How does a woman have sex with another woman? Can a transgender person change both their internal and external sexual organs? Why would a gay person marry someone of the opposite sex and have children with them?
A lot of “awkward questions” came out into the fresh air at JASS’ discussion in East Timor about lesbian, gay, bisexual, transgender and intersex issues. Twenty young women (and two men) from JASS’ young women’s network gathered to clear up confusion. “We don’t always know how to respond to challenging questions like these,” said one woman, or how to talk about LGBTI.
The discussion was designed to help young people respond to these types of questions when they’re doing movement-building work on women’s rights in all sorts of communities. They also had some of their own questions, like whether sexual orientation is a choice or something we are born with, or whether HIV/AIDS can be transmitted during gay sex.
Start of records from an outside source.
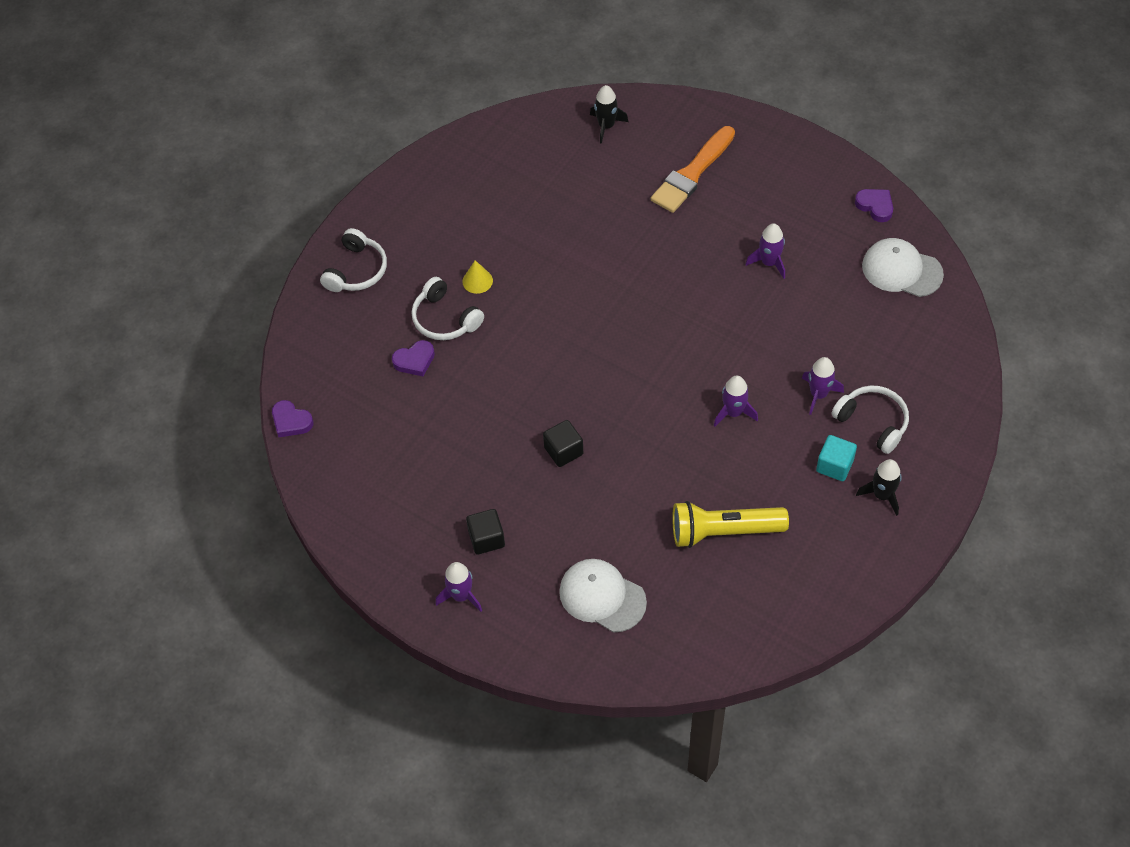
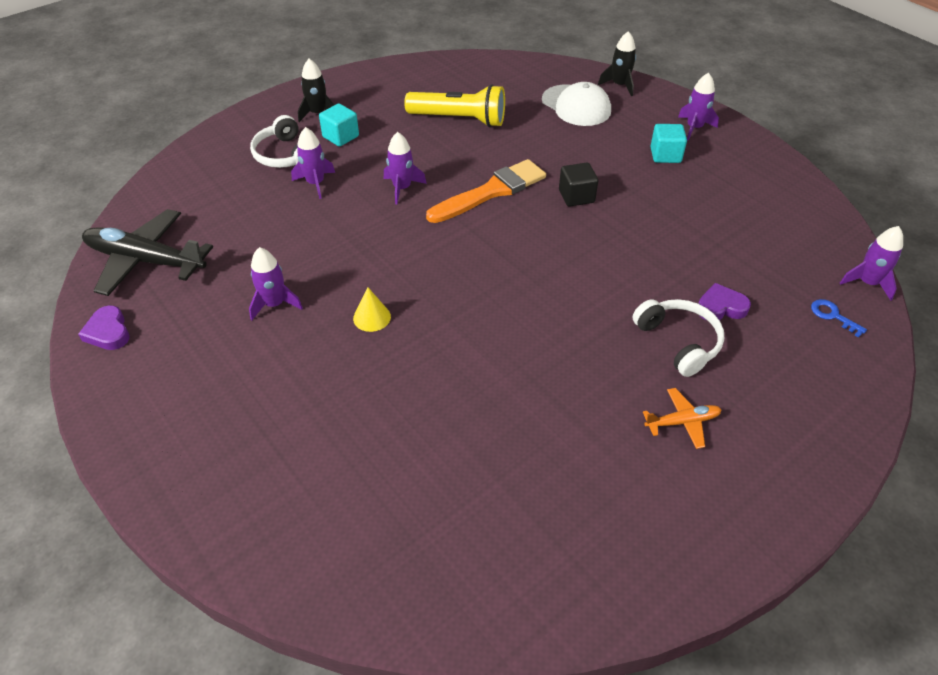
camera: 165 degrees left, 10 degrees down
(291, 421) = (867, 283): purple heart -> purple rocket
(323, 378) = (832, 316): none -> blue key
(356, 270) = (795, 433): white headphones -> none
(435, 257) = (682, 422): none -> orange plane
(477, 281) = (629, 375): yellow cone -> yellow cone (372, 317)
(486, 539) = (665, 155): black cube -> turquoise cube
(606, 126) = (368, 559): black rocket -> black rocket (619, 85)
(692, 173) = (290, 439): orange brush -> orange brush (491, 192)
(901, 270) = (146, 261): white cap -> black plane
Young Timorese women are expected to get married and have children – sometimes, it’s easier for a gay person to succumb to pressure than be open about their identity and risk rejection by family and peers.
In Timor L’este it’s a little easier to be a gay man than it is to be a lesbian as gay men are more visible, while lesbians have to hide their identity because of misunderstanding and stigma (and of course patriarchy). The approach to homosexuality in this predominantly Catholic country is heavily influenced by the Catholic Church. Sunday mass is often an opportunity to talk about the “immorality” of homosexual behavior. When Timor L’este’s constitution was formulated in 2002, an early version promised to guarantee rights for all sexual orientations but, under pressure from the Church, 52 out of 88 members of parliament voted against it. That left the gay community susceptible to marginalization, discrimination and even violence.
The JASS conversation finished with a broader understanding of sex and sexuality rights. The group agreed on the importance of an inclusive women’s movement dedicated to combatting discrimination in all forms. In a country less than a decade old, it is the responsibility of young leaders to reduce stigma and homophobia, and to contribute to a more tolerant society where ALL people can feel free to be themselves. Three key strategies to achieve this goal were recommended: 1. Take responsibility to get informed about the facts yourself so that you can educate others; 2. In your work with communities, create open and safe spaces like this one to promote discussion for greater understanding and acceptance; and 3. Speak up when you hear people making jokes or derogatory comments about the LGBTI community.